What is needed = Find the line below with "McKay [1980]: places" and the line with "1 1 1 1 1 1". Output them and the lines between, exactly, but not the pictures.

-------- Available data --------

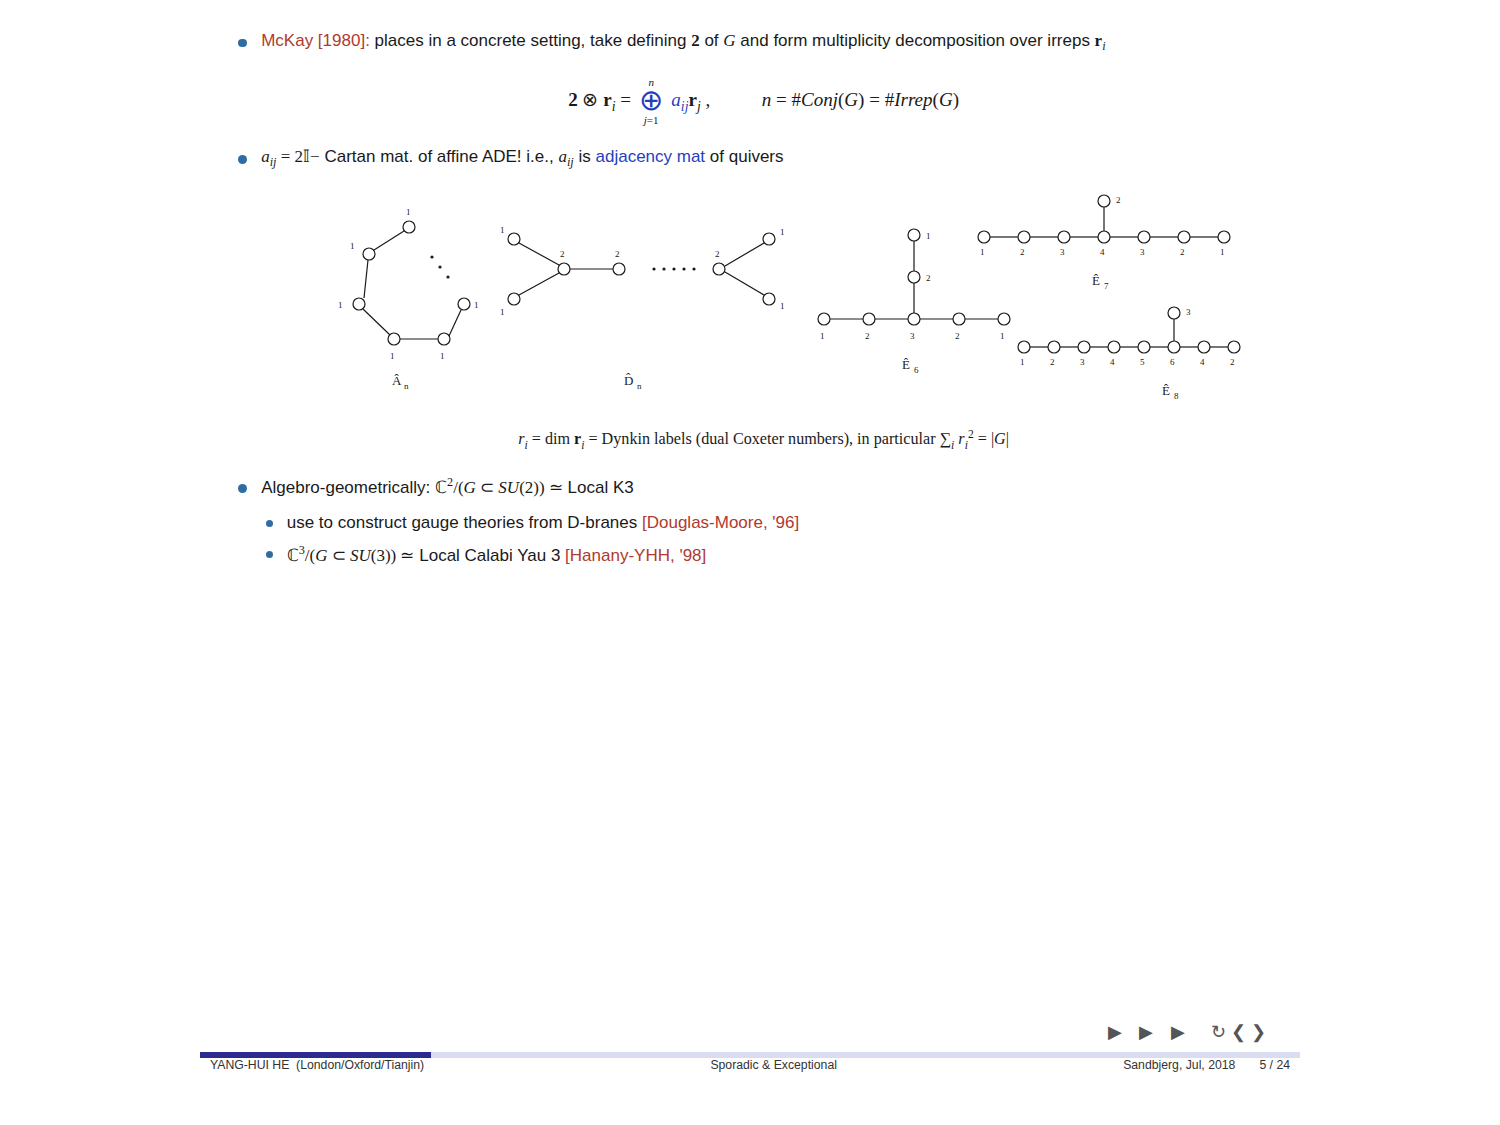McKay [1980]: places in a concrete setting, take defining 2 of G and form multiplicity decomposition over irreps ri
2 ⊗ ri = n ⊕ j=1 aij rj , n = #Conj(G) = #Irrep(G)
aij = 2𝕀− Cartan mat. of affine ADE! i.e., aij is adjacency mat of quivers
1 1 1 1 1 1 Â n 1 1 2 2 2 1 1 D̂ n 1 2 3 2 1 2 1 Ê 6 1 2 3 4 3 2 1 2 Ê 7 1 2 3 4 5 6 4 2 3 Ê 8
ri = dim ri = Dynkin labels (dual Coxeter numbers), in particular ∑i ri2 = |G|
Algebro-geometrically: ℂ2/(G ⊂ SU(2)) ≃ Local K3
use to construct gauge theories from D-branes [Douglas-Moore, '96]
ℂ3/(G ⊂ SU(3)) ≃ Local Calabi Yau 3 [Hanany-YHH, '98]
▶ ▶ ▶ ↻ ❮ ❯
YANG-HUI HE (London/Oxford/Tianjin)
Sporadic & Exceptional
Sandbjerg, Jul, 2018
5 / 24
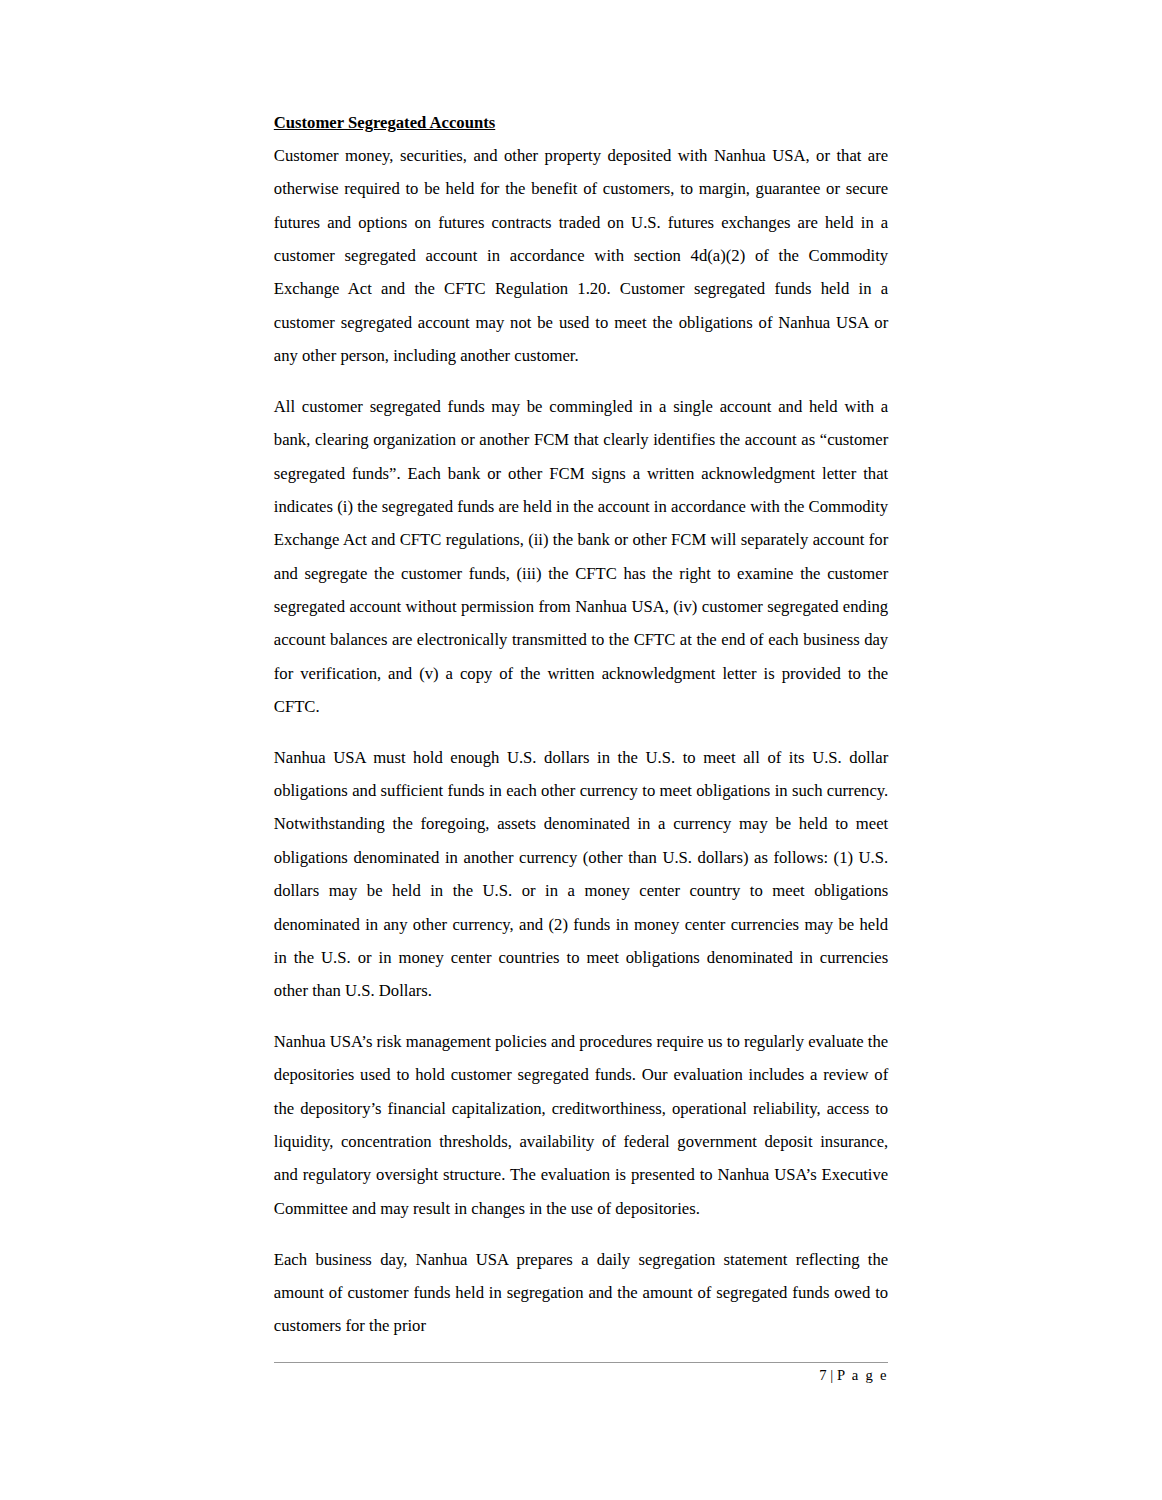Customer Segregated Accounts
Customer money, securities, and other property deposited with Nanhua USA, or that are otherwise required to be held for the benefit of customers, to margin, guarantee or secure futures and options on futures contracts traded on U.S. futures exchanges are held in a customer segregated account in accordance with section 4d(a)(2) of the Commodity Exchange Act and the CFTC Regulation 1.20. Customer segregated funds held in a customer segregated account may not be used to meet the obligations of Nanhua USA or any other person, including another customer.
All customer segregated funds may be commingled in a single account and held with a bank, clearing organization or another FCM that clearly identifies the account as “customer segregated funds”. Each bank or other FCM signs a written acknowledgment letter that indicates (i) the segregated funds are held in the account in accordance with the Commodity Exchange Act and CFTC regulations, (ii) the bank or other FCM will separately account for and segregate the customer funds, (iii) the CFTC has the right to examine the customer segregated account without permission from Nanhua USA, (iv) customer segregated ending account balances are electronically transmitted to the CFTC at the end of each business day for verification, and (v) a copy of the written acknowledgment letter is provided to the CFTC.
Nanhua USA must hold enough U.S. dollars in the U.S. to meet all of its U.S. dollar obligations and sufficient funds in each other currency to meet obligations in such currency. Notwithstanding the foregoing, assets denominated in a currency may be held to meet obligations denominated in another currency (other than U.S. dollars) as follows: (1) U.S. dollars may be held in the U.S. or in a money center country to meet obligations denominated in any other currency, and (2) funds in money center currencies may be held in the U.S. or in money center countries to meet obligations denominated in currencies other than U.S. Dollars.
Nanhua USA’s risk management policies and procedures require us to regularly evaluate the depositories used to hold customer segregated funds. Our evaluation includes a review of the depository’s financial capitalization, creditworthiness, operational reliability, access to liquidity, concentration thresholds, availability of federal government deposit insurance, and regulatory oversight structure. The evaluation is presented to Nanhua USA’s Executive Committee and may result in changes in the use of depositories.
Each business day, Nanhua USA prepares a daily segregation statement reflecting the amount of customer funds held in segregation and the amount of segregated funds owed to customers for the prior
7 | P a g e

--------
-------- Available data --------

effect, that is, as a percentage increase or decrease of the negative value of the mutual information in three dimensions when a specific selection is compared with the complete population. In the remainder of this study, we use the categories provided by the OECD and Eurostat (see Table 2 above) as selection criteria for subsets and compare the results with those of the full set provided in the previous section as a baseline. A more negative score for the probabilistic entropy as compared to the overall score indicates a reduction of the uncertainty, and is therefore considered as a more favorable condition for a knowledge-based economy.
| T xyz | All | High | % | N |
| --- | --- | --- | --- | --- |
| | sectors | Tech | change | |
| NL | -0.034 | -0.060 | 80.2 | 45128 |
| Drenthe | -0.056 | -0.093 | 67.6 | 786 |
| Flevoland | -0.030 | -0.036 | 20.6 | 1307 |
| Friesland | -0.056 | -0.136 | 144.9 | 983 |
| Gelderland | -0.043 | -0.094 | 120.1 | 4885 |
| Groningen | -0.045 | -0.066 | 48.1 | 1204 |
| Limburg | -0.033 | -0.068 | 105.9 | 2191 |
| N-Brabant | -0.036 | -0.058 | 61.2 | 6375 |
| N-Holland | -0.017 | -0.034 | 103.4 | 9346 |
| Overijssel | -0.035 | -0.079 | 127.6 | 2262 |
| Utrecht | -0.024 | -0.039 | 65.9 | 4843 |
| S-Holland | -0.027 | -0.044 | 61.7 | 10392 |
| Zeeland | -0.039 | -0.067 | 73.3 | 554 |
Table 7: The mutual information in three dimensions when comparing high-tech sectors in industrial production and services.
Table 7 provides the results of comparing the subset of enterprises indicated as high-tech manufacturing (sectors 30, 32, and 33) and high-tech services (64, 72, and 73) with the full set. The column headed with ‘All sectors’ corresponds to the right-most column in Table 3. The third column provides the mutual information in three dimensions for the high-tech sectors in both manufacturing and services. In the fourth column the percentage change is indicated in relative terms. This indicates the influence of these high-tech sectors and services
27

--------

Response for this exercise =
McKay [1980]: places in a concrete setting, take defining 2 of G and form multiplicity decomposition over irreps ri
2 ⊗ ri = n ⊕ j=1 aij rj , n = #Conj(G) = #Irrep(G)
aij = 2𝕀− Cartan mat. of affine ADE! i.e., aij is adjacency mat of quivers
1 1 1 1 1 1 Â n 1 1 2 2 2 1 1 D̂ n 1 2 3 2 1 2 1 Ê 6 1 2 3 4 3 2 1 2 Ê 7 1 2 3 4 5 6 4 2 3 Ê 8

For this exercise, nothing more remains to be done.